Activity: Go through the listing and copy each line that has the string "Tabellen" in it.

Data provided:
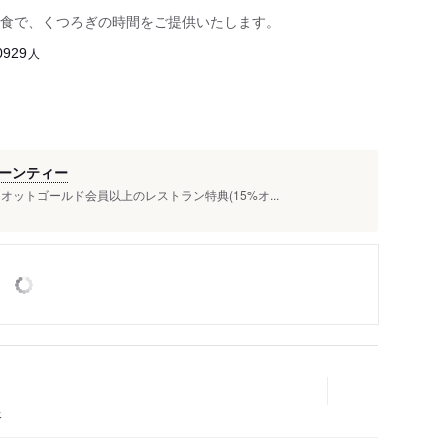
食で、くつろぎの時間をご提供いたします。
人
0929
ーンティー
ットゴールド会員以上のレストラン特典(15%オ...
ェ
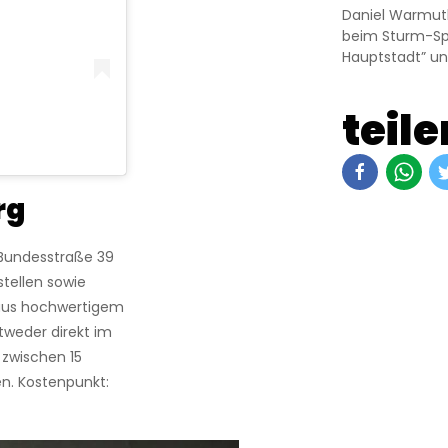
Daniel Warmut
beim Sturm-Spie
Hauptstadt” un
teile
rg
r Bundesstraße 39
tellen sowie
 aus hochwertigem
ntweder direkt im
zwischen 15
n. Kostenpunkt:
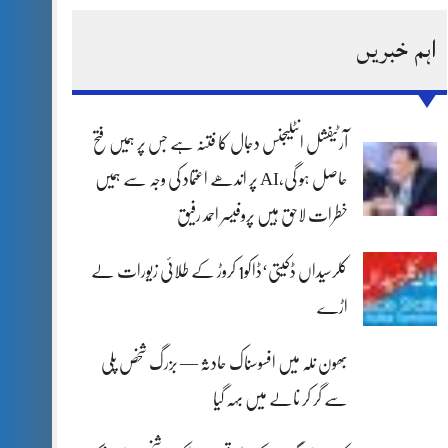
اہم خبریں
آرٹیفشل انٹلیجنس دجال کا فتنہ ہے جس پر ہمیں فتح
حاصل ہو گی،AI پر اندھے اعتماد کی وجہ سے ہمیں
خطرات لاحق ہیں پروفیسر احمد رفیق
کلرسیداں ڈکیتی‘ڈاکو1 کروڑ کے طلائی زیورات لے
اڑے
بھون نلہ میں افسوسناک حادثہ — بزرگ شخص پلی
سے گر کر نالے میں بہہ گیا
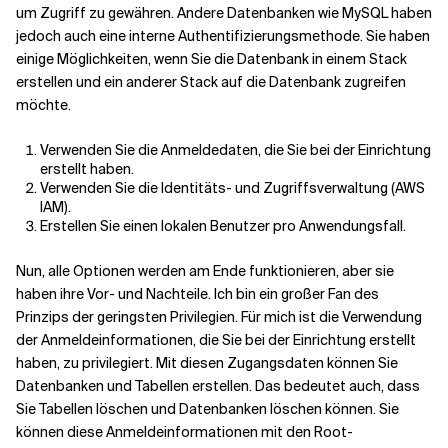
um Zugriff zu gewähren. Andere Datenbanken wie MySQL haben
jedoch auch eine interne Authentifizierungsmethode. Sie haben
Verwandte Themen
einige Möglichkeiten, wenn Sie die Datenbank in einem Stack
erstellen und ein anderer Stack auf die Datenbank zugreifen
möchte.
Verwenden Sie die Anmeldedaten, die Sie bei der Einrichtung
erstellt haben.
Verwenden Sie die Identitäts- und Zugriffsverwaltung (AWS
IAM).
Erstellen Sie einen lokalen Benutzer pro Anwendungsfall.
Nun, alle Optionen werden am Ende funktionieren, aber sie
haben ihre Vor- und Nachteile. Ich bin ein großer Fan des
Prinzips der geringsten Privilegien. Für mich ist die Verwendung
der Anmeldeinformationen, die Sie bei der Einrichtung erstellt
haben, zu privilegiert. Mit diesen Zugangsdaten können Sie
Datenbanken und Tabellen erstellen. Das bedeutet auch, dass
Sie Tabellen löschen und Datenbanken löschen können. Sie
können diese Anmeldeinformationen mit den Root-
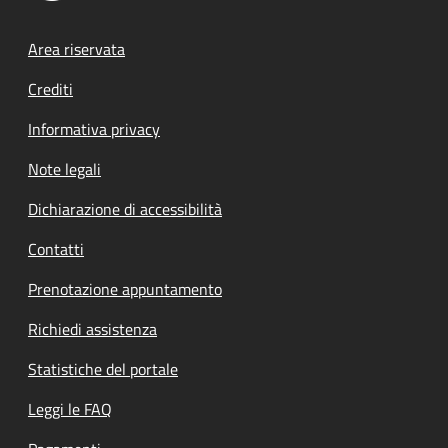
Footer menu
Area riservata
Crediti
Informativa privacy
Note legali
Dichiarazione di accessibilità
Contatti
Prenotazione appuntamento
Richiedi assistenza
Statistiche del portale
Leggi le FAQ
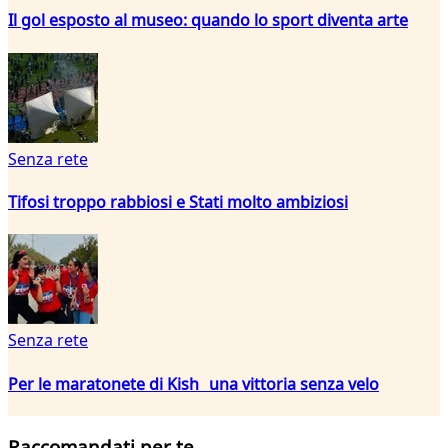
Il gol esposto al museo: quando lo sport diventa arte
Senza rete
Tifosi troppo rabbiosi e Stati molto ambiziosi
Senza rete
Per le maratonete di Kish una vittoria senza velo
Raccomandati per te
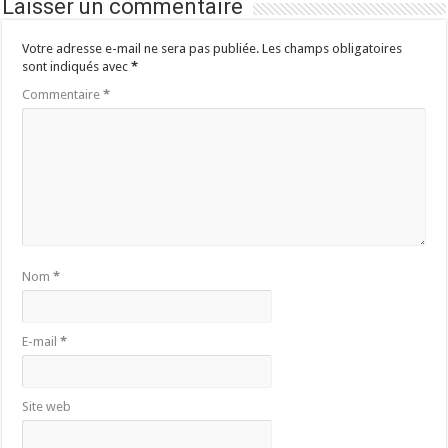
Laisser un commentaire
Votre adresse e-mail ne sera pas publiée.
Les champs obligatoires
sont indiqués avec
*
Commentaire
*
Nom
*
E-mail
*
Site web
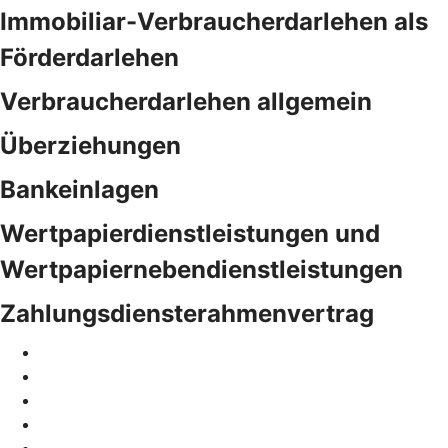
Immobiliar-Verbraucherdarlehen als
Förderdarlehen
Verbraucherdarlehen allgemein
Überziehungen
Bankeinlagen
Wertpapierdienstleistungen und
Wertpapiernebendienstleistungen
Zahlungsdiensterahmenvertrag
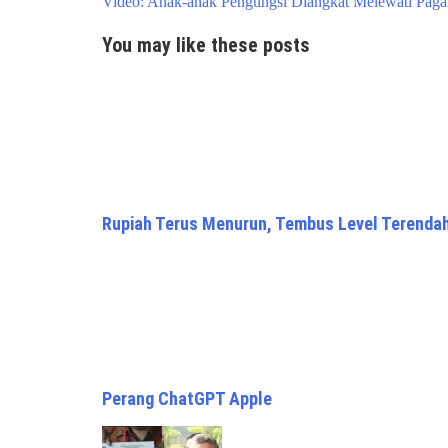
Video: Anak-anak Pengungsi Diangkat Melewati Paga
You may like these posts
Rupiah Terus Menurun, Tembus Level Terendah
Perang ChatGPT Apple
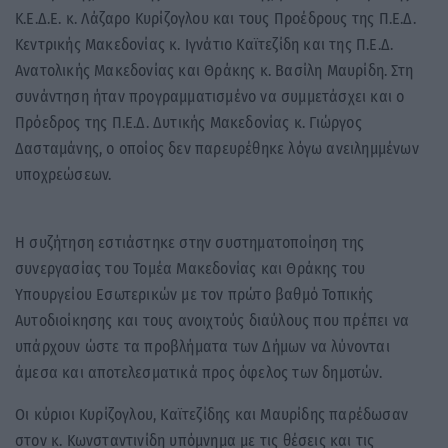
Κ.Ε.Δ.Ε. κ. Λάζαρο Κυρίζογλου και τους Προέδρους της Π.Ε.Δ.
Κεντρικής Μακεδονίας κ. Ιγνάτιο Καϊτεζίδη και της Π.Ε.Δ.
Ανατολικής Μακεδονίας και Θράκης κ. Βασίλη Μαυρίδη. Στη
συνάντηση ήταν προγραμματισμένο να συμμετάσχει και ο
Πρόεδρος της Π.Ε.Δ. Δυτικής Μακεδονίας κ. Γιώργος
Δασταμάνης, ο οποίος δεν παρευρέθηκε λόγω ανειλημμένων
υποχρεώσεων.
Η συζήτηση εστιάστηκε στην συστηματοποίηση της
συνεργασίας του Τομέα Μακεδονίας και Θράκης του
Υπουργείου Εσωτερικών με τον πρώτο βαθμό Τοπικής
Αυτοδιοίκησης και τους ανοιχτούς διαύλους που πρέπει να
υπάρχουν ώστε τα προβλήματα των Δήμων να λύνονται
άμεσα και αποτελεσματικά προς όφελος των δημοτών.
Οι κύριοι Κυρίζογλου, Καϊτεζίδης και Μαυρίδης παρέδωσαν
στον κ. Κωνσταντινίδη υπόμνημα με τις θέσεις και τις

Written solution:
Datenbanken und Tabellen erstellen. Das bedeutet auch, dass
Sie Tabellen löschen und Datenbanken löschen können. Sie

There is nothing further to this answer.